Final answer:
To find the minimum mass of the ore required to obtain 4.13 kg of phosphorus, calculate the molar mass of calcium phosphate, determine the moles of phosphorus in 4.13 kg, and consider that the ore is 35.1% calcium phosphate. Divide the mass of calcium phosphate required by this percentage to determine the total mass of the ore needed.
Step-by-step explanation:
To calculate the minimum mass of ore needed to obtain 4.13 kg of phosphorus, we must first consider the chemical composition of the ore. The ore contains calcium phosphate, which has a formula of Ca3(PO4)2. Since we are given that the ore is 35.1% calcium phosphate, we can calculate the amount of calcium phosphate that will yield the desired amount of phosphorus.

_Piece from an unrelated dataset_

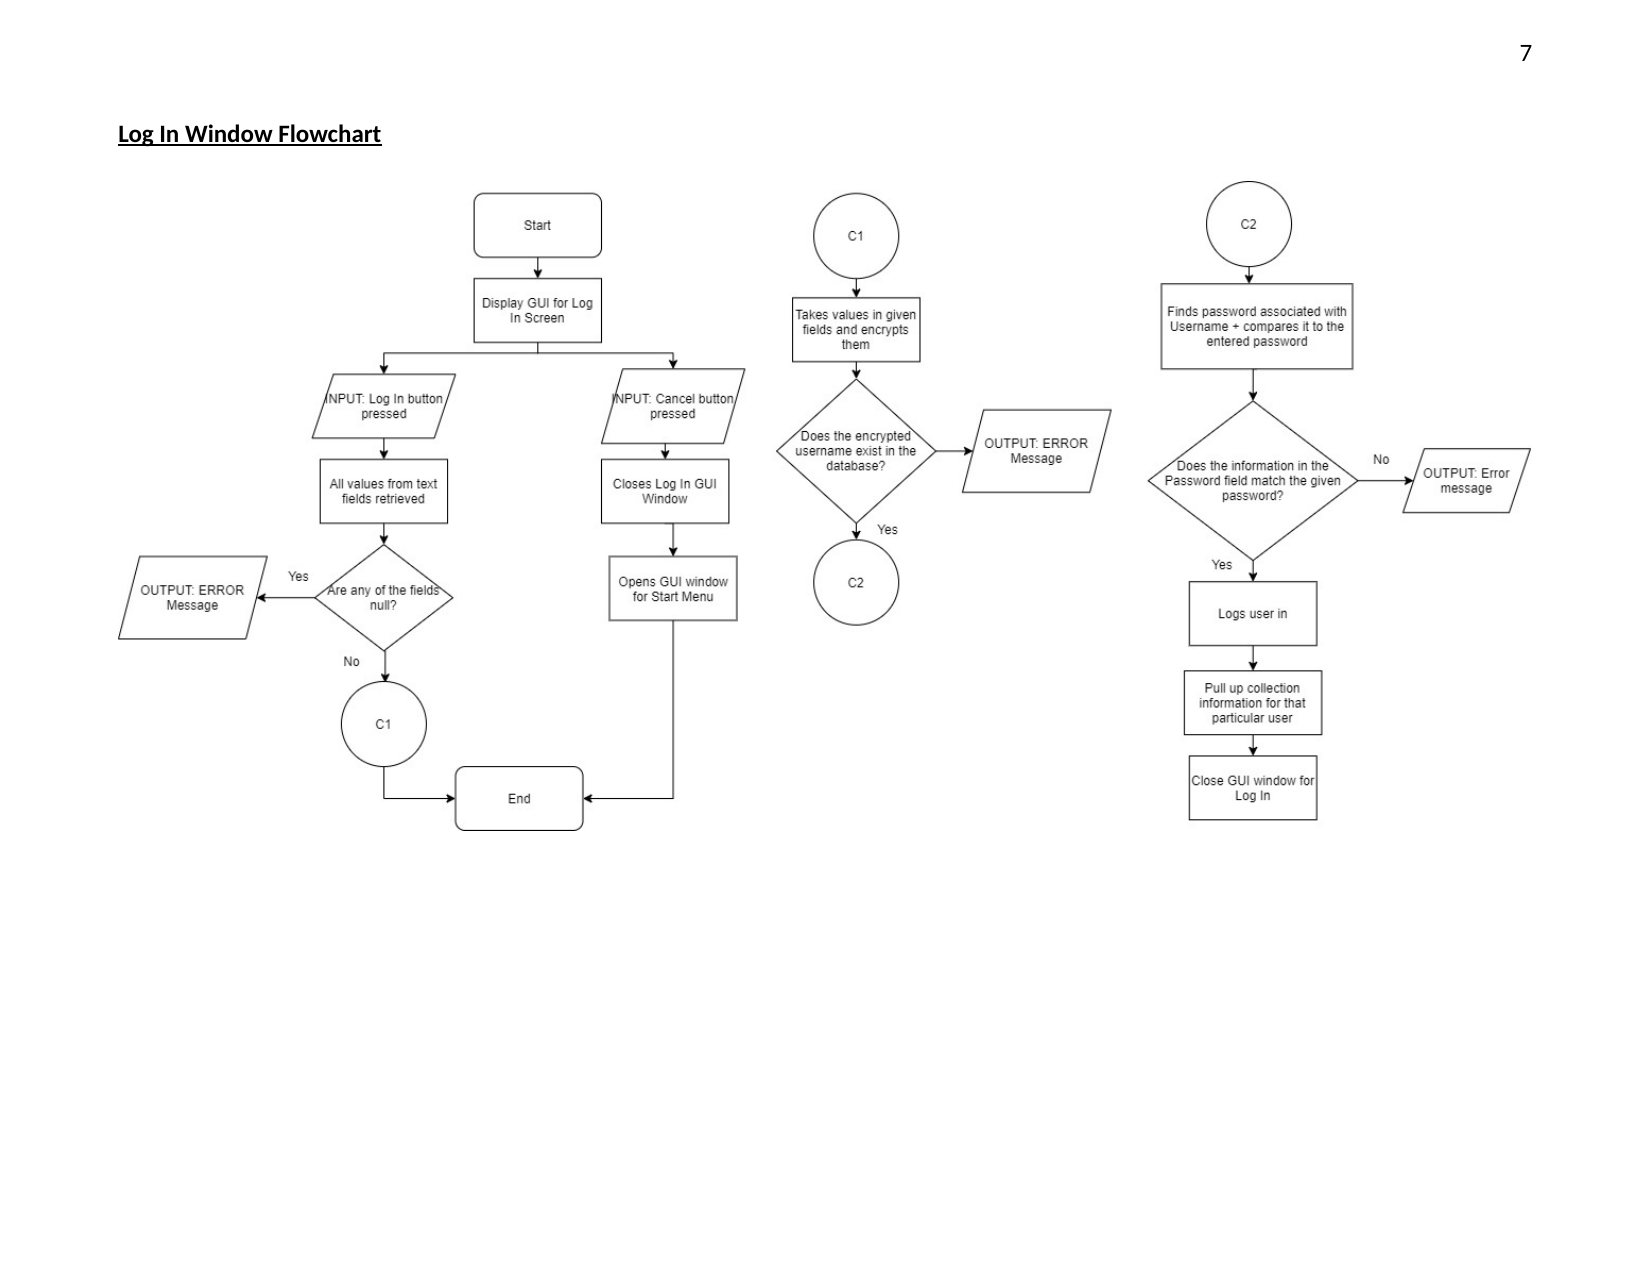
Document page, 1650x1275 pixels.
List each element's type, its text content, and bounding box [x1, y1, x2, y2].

First, we need to determine the molar mass of calcium phosphate: Ca3(PO4)2, which consists of 3 calcium atoms, 2 phosphorus atoms, and 8 oxygen atoms. The molar masses are approximately 40 g/mol for calcium, 31 g/mol for phosphorus, and 16 g/mol for oxygen, leading to a total molar mass of 310 g/mol for calcium phosphate (3*40 + 2*31 + 8*16). Next, we calculate how many moles of phosphorus there are in 4.13 kg, considering the molecular ratio in calcium phosphate (1 mole of calcium phosphate contains 2 moles of phosphorus).
Since the ore is only 35.1% calcium phosphate, we then divide the mass of calcium phosphate needed by this percentage to find the total mass of the ore required. This will give us the minimum mass of the ore that must be processed to obtain 4.13 kg of phosphorus.